Explorers vs. Catchers: “AI resembles a jump function – Catchers require 10 times less computing power”
- AI behaves like a leap function: the computing power requirements for catchers are ten times lower today. Catchers have historically lower computing costs, while explorers have to train a large number of models. However, research into new algorithms and architectures will never stop. Behind every technological leap function lies a huge investment of resources. Therefore, the need for computing power will continue to grow, as will investments in product-related applications. In addition to reasoning models , there are many other areas that require enormous computing capacity. Often the immense computing effort of the explorers remains invisible – but without these investments there would be no further technological leaps. In addition, there are numerous researchers who are dissatisfied with existing architectures and RL methods and are continuously driving new developments.
- More computing power does not necessarily lead to better results, but there is a minimum requirement. The difference between 10,000 and 1,000 GPUs may not be significant, but with only 100 GPUs it would most likely be impossible to develop a competitive model. The main reason for this is the long duration of an iteration – with too few resources, progress is greatly slowed down.
- Progress in physics is driven by two groups: academic researchers and industrial laboratories. The former focus on exploring different directions without worrying about immediate economic profitability. The latter focus on improving efficiency and practical applications.

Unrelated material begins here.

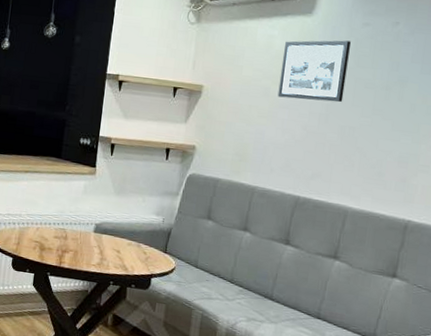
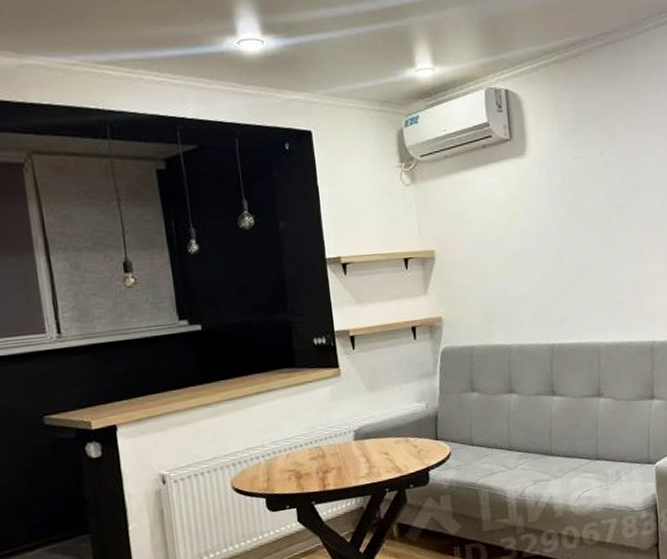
picture frame: present [277,40,351,103] -> none [506,177,572,247]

- Different approaches for explorers and catch-ups:
- Small businesses with limited computing resources need to pay particular attention to efficiency.
- Large companies, on the other hand, optimize their strategy to develop models as quickly as possible.
- Methods that increase efficiency in clusters with 2,000 GPUs often do not work in environments with tens of thousands of GPUs – here stability counts more than optimization.
- The CUDA ecosystem advantages and China’s catch-up strategy:
- CUDA has an advantage because of its large and complete operator library.
- Chinese companies such as Huawei are relying on selective optimization of frequently used operators for their technological breakthrough – a late-entry advantage strategy .
- Given the high costs of driving innovation as a leading company, the more efficient model for many is to act as a catch-up company.
- What will be the next big catch-up target in China?
Multimodal AI could be a promising field, as GPT-5 from the West is still a long way off.